## [Dataset excerpts]
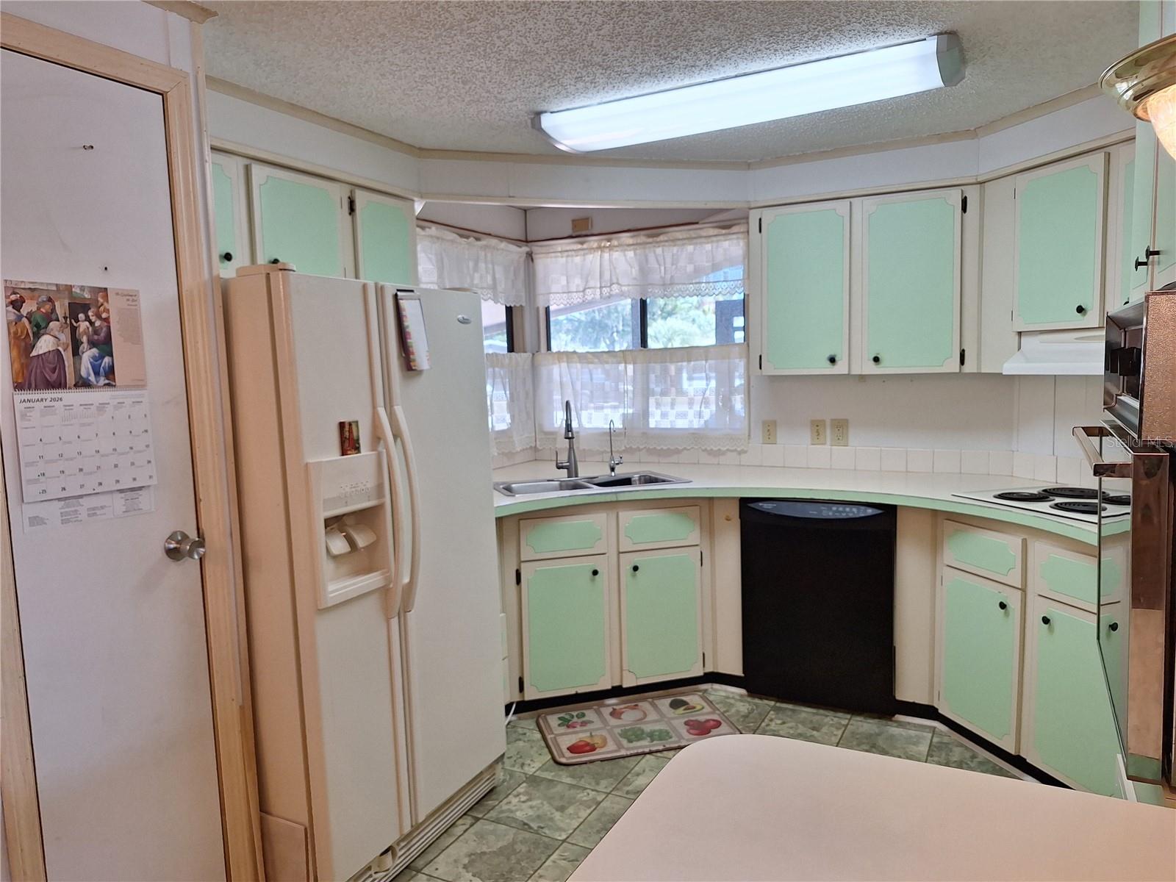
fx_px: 781
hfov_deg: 73.9
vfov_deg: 58.9
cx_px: 588
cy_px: 441
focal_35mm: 23
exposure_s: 1/120
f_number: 1.8
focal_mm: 5.54
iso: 40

## [What the task requires]
All of the entries above need to be transcribed exactly, except for the pictures.

## [Response area]
fx_px: 781
hfov_deg: 73.9
vfov_deg: 58.9
cx_px: 588
cy_px: 441
focal_35mm: 23
exposure_s: 1/120
f_number: 1.8
focal_mm: 5.54
iso: 40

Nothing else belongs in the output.